_Work task_. Would you restate, exactly as they appear, the lines from the one containing "X7620000Y11430000D03*" through the end of the data below?

_Available data_.
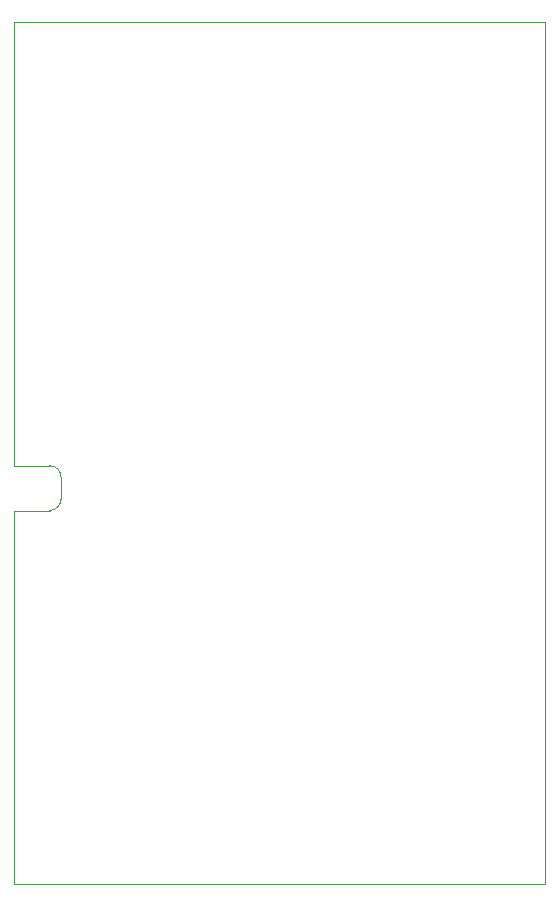
<source format=gbr>
%TF.GenerationSoftware,KiCad,Pcbnew,(6.0.7-1)-1*%
%TF.CreationDate,2022-10-01T11:55:10+02:00*%
%TF.ProjectId,HP6632B_binding_posts,48503636-3332-4425-9f62-696e64696e67,v2.0*%
%TF.SameCoordinates,Original*%
%TF.FileFunction,Profile,NP*%
%FSLAX46Y46*%
G04 Gerber Fmt 4.6, Leading zero omitted, Abs format (unit mm)*
G04 Created by KiCad (PCBNEW (6.0.7-1)-1) date 2022-10-01 11:55:10*
%MOMM*%
%LPD*%
G01*
G04 APERTURE LIST*
%TA.AperFunction,Profile*%
%ADD10C,0.100000*%
%TD*%
G04 APERTURE END LIST*
D10*
X85000000Y-123000000D02*
X130000000Y-123000000D01*
X85000000Y-50000000D02*
X85024000Y-87592000D01*
X89000000Y-88608000D02*
X89000000Y-90386000D01*
X88023998Y-91401957D02*
G75*
G03*
X89000000Y-90386000I-51598J1026357D01*
G01*
X130000000Y-123000000D02*
X130000000Y-50000000D01*
X88024000Y-91402000D02*
X85024000Y-91402000D01*
X85024000Y-91402000D02*
X85000000Y-123000000D01*
X88999965Y-88607999D02*
G75*
G03*
X88024000Y-87592000I-979865J35499D01*
G01*
X85024000Y-87592000D02*
X88024000Y-87592000D01*
X130000000Y-50000000D02*
X85000000Y-50000000D01*
M02*

</source>
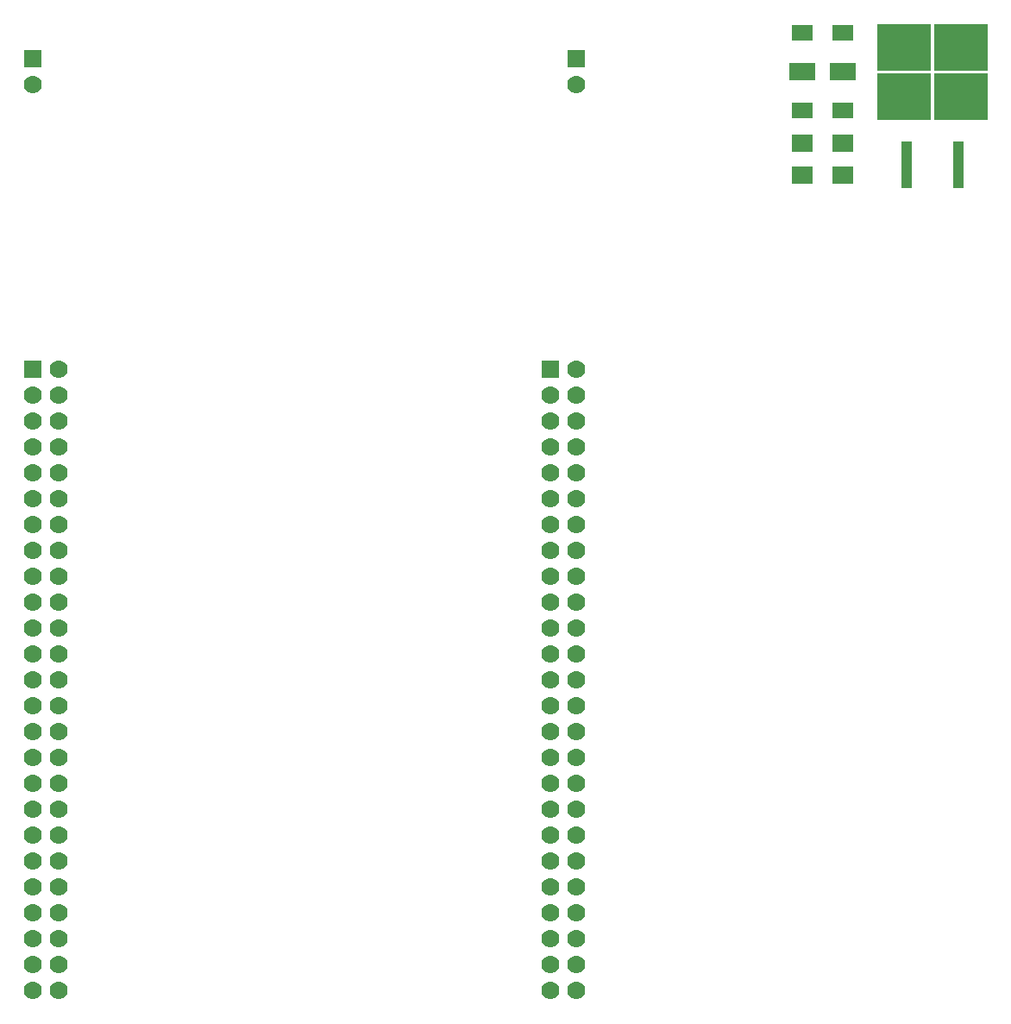
<source format=gtp>
G04 #@! TF.FileFunction,Paste,Top*
%FSLAX46Y46*%
G04 Gerber Fmt 4.6, Leading zero omitted, Abs format (unit mm)*
G04 Created by KiCad (PCBNEW 4.0.7) date Tue Mar  6 11:31:25 2018*
%MOMM*%
%LPD*%
G01*
G04 APERTURE LIST*
%ADD10C,0.150000*%
%ADD11R,2.000000X1.600000*%
%ADD12R,2.500000X1.800000*%
%ADD13R,2.000000X1.700000*%
%ADD14R,1.100000X4.600000*%
%ADD15R,5.250000X4.550000*%
%ADD16R,1.778000X1.778000*%
%ADD17C,1.778000*%
G04 APERTURE END LIST*
D10*
D11*
X84550000Y97790000D03*
X80550000Y97790000D03*
X84550000Y90170000D03*
X80550000Y90170000D03*
D12*
X84550000Y93980000D03*
X80550000Y93980000D03*
D13*
X80550000Y83820000D03*
X84550000Y83820000D03*
X80550000Y86995000D03*
X84550000Y86995000D03*
D14*
X90805000Y84830000D03*
X95885000Y84830000D03*
D15*
X96120000Y96405000D03*
X90570000Y91555000D03*
X90570000Y96405000D03*
X96120000Y91555000D03*
D16*
X5080000Y64770000D03*
D17*
X5080000Y62230000D03*
X5080000Y59690000D03*
X5080000Y57150000D03*
X5080000Y54610000D03*
X5080000Y52070000D03*
X5080000Y49530000D03*
X5080000Y46990000D03*
X5080000Y44450000D03*
X5080000Y41910000D03*
X5080000Y39370000D03*
X5080000Y36830000D03*
X5080000Y34290000D03*
X5080000Y31750000D03*
X5080000Y29210000D03*
X5080000Y26670000D03*
X5080000Y24130000D03*
X5080000Y21590000D03*
X5080000Y19050000D03*
X5080000Y16510000D03*
X5080000Y13970000D03*
X5080000Y11430000D03*
X5080000Y8890000D03*
X5080000Y6350000D03*
X5080000Y3810000D03*
X7620000Y64770000D03*
X7620000Y62230000D03*
X7620000Y59690000D03*
X7620000Y57150000D03*
X7620000Y54610000D03*
X7620000Y52070000D03*
X7620000Y49530000D03*
X7620000Y46990000D03*
X7620000Y44450000D03*
X7620000Y41910000D03*
X7620000Y39370000D03*
X7620000Y36830000D03*
X7620000Y34290000D03*
X7620000Y31750000D03*
X7620000Y29210000D03*
X7620000Y26670000D03*
X7620000Y24130000D03*
X7620000Y21590000D03*
X7620000Y19050000D03*
X7620000Y16510000D03*
X7620000Y13970000D03*
X7620000Y11430000D03*
X7620000Y8890000D03*
X7620000Y6350000D03*
X7620000Y3810000D03*
D16*
X55880000Y64770000D03*
D17*
X55880000Y62230000D03*
X55880000Y59690000D03*
X55880000Y57150000D03*
X55880000Y54610000D03*
X55880000Y52070000D03*
X55880000Y49530000D03*
X55880000Y46990000D03*
X55880000Y44450000D03*
X55880000Y41910000D03*
X55880000Y39370000D03*
X55880000Y36830000D03*
X55880000Y34290000D03*
X55880000Y31750000D03*
X55880000Y29210000D03*
X55880000Y26670000D03*
X55880000Y24130000D03*
X55880000Y21590000D03*
X55880000Y19050000D03*
X55880000Y16510000D03*
X55880000Y13970000D03*
X55880000Y11430000D03*
X55880000Y8890000D03*
X55880000Y6350000D03*
X55880000Y3810000D03*
X58420000Y64770000D03*
X58420000Y62230000D03*
X58420000Y59690000D03*
X58420000Y57150000D03*
X58420000Y54610000D03*
X58420000Y52070000D03*
X58420000Y49530000D03*
X58420000Y46990000D03*
X58420000Y44450000D03*
X58420000Y41910000D03*
X58420000Y39370000D03*
X58420000Y36830000D03*
X58420000Y34290000D03*
X58420000Y31750000D03*
X58420000Y29210000D03*
X58420000Y26670000D03*
X58420000Y24130000D03*
X58420000Y21590000D03*
X58420000Y19050000D03*
X58420000Y16510000D03*
X58420000Y13970000D03*
X58420000Y11430000D03*
X58420000Y8890000D03*
X58420000Y6350000D03*
X58420000Y3810000D03*
D16*
X5080000Y95250000D03*
D17*
X5080000Y92710000D03*
D16*
X58420000Y95250000D03*
D17*
X58420000Y92710000D03*
M02*

</source>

_Response_.
X7620000Y11430000D03*
X7620000Y8890000D03*
X7620000Y6350000D03*
X7620000Y3810000D03*
D16*
X55880000Y64770000D03*
D17*
X55880000Y62230000D03*
X55880000Y59690000D03*
X55880000Y57150000D03*
X55880000Y54610000D03*
X55880000Y52070000D03*
X55880000Y49530000D03*
X55880000Y46990000D03*
X55880000Y44450000D03*
X55880000Y41910000D03*
X55880000Y39370000D03*
X55880000Y36830000D03*
X55880000Y34290000D03*
X55880000Y31750000D03*
X55880000Y29210000D03*
X55880000Y26670000D03*
X55880000Y24130000D03*
X55880000Y21590000D03*
X55880000Y19050000D03*
X55880000Y16510000D03*
X55880000Y13970000D03*
X55880000Y11430000D03*
X55880000Y8890000D03*
X55880000Y6350000D03*
X55880000Y3810000D03*
X58420000Y64770000D03*
X58420000Y62230000D03*
X58420000Y59690000D03*
X58420000Y57150000D03*
X58420000Y54610000D03*
X58420000Y52070000D03*
X58420000Y49530000D03*
X58420000Y46990000D03*
X58420000Y44450000D03*
X58420000Y41910000D03*
X58420000Y39370000D03*
X58420000Y36830000D03*
X58420000Y34290000D03*
X58420000Y31750000D03*
X58420000Y29210000D03*
X58420000Y26670000D03*
X58420000Y24130000D03*
X58420000Y21590000D03*
X58420000Y19050000D03*
X58420000Y16510000D03*
X58420000Y13970000D03*
X58420000Y11430000D03*
X58420000Y8890000D03*
X58420000Y6350000D03*
X58420000Y3810000D03*
D16*
X5080000Y95250000D03*
D17*
X5080000Y92710000D03*
D16*
X58420000Y95250000D03*
D17*
X58420000Y92710000D03*
M02*

</source>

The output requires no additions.